# Cannot post in Classifieds?



## Phixion (31 May 2013)

Hello, for some reason I cannot post in the For Sale section, anyone know why?

Many thanks.


----------



## JordanCarroll (31 May 2013)

Likewise neither can I? I posted a thread there before?


----------



## Shaun (1 Jun 2013)

Phixion said:


> Hello, for some reason I cannot post in the For Sale section, anyone know why?


 
Yes - you hadn't posted in nearly two years and the forum has been through a software change since then.

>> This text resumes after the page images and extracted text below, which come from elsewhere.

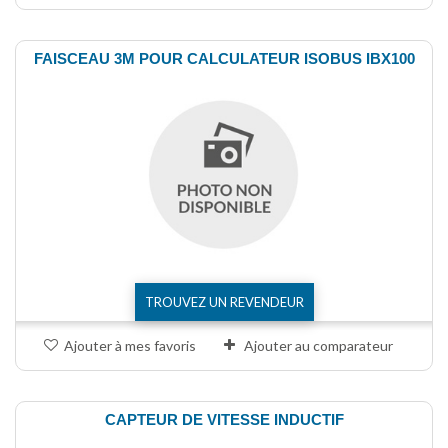
FAISCEAU 3M POUR CALCULATEUR ISOBUS IBX100
TROUVEZ UN REVENDEUR
Ajouter à mes favoris
Ajouter au comparateur
CAPTEUR DE VITESSE INDUCTIF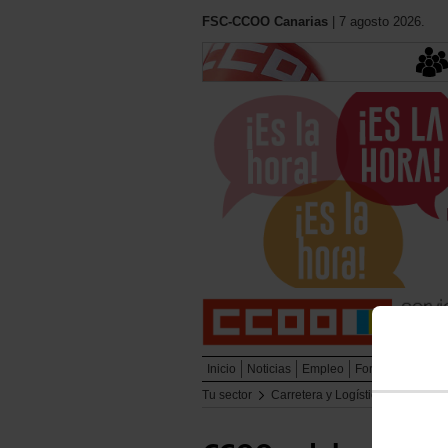
FSC-CCOO Canarias
| 7 agosto 2026.
Inicio
Noticias
Empleo
Formación
Muj
Tu sector
Carretera y Logística
Enlaces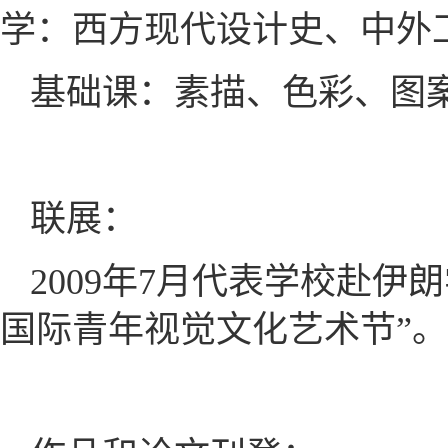
学：西方现代设计史、中外
基础课：素描、色彩、图
联展：
2009年7月代表学校赴
国际青年视觉文化艺术节”。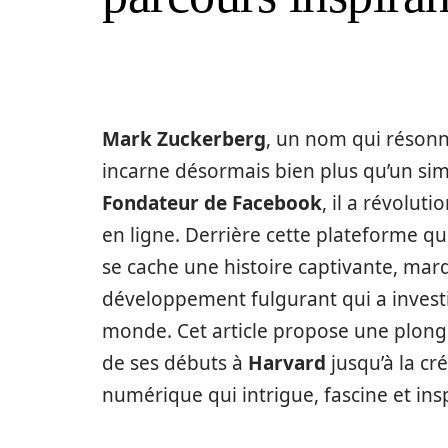
Mark Zuckerberg
, un nom qui réson
incarne désormais bien plus qu’un simp
Fondateur de Facebook
, il a révolu
en ligne. Derrière cette plateforme 
se cache une histoire captivante, marq
développement fulgurant qui a investi l
monde. Cet article propose une plong
de ses débuts à
Harvard
jusqu’à la cr
numérique qui intrigue, fascine et insp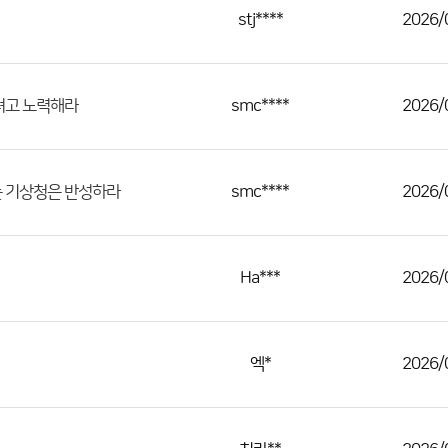
stj****
2026/
smc****
2026/
려고 노력해라
smc****
2026/
는 기상청은 반성하라
Ha***
2026/
엑*
2026/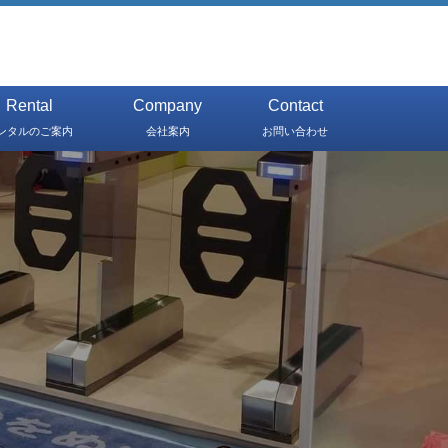
Rental
Company
Contact
ンタルのご案内
会社案内
お問い合わせ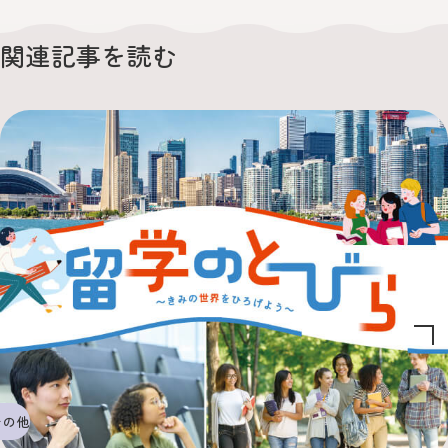
関連記事を読む
その他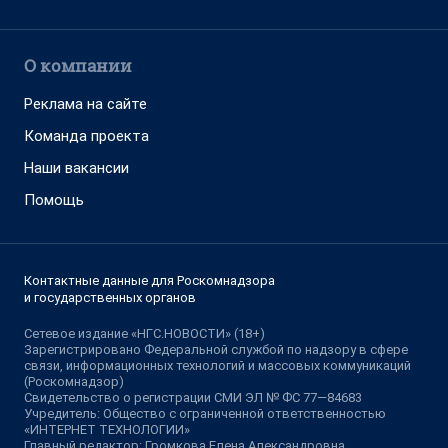
О компании
Реклама на сайте
Команда проекта
Наши вакансии
Помощь
Контактные данные для Роскомнадзора
и государственных органов
Сетевое издание «НГС.НОВОСТИ» (18+)
Зарегистрировано Федеральной службой по надзору в сфере
связи, информационных технологий и массовых коммуникаций
(Роскомнадзор)
Свидетельство о регистрации СМИ ЭЛ № ФС 77—84683
Учредитель: Общество с ограниченной ответственностью
«ИНТЕРНЕТ ТЕХНОЛОГИИ»
Главный редактор: Громкова Елена Александровна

Access to Classifieds is now awarded based on certain criteria which is applied _after_ you login - hence, your ability, shortly after, to post in Classifieds.


----------



## Shaun (1 Jun 2013)

JordanCarroll said:


> Likewise neither can I? I posted a thread there before?


 
A permissions issue for you too - you hadn't earned the Classifieds access at the time of posting - but you qualified shortly after and the privilege was awarded automatically, hence your ability to post in Classifieds a little later.


----------



## JordanCarroll (1 Jun 2013)

I'm good now! Edit: thanks


----------



## Phixion (1 Jun 2013)

Yep, cheers


----------



## Wee-man (10 Jun 2013)

I'd like to post on this Cycling Forum but am unable to do so. I just get a message that says "You have insufficient privileges to post here."
How do I post?


----------



## ianrauk (10 Jun 2013)

Wee-man said:


> I'd like to post on this Cycling Forum but am unable to do so. I just get a message that says "You have insufficient privileges to post here."
> How do I post?


 


You need a few more posts before you can use the classifieds.


----------



## Shaun (10 Jun 2013)

It's explained in the For Sale forum in *this post*.


----------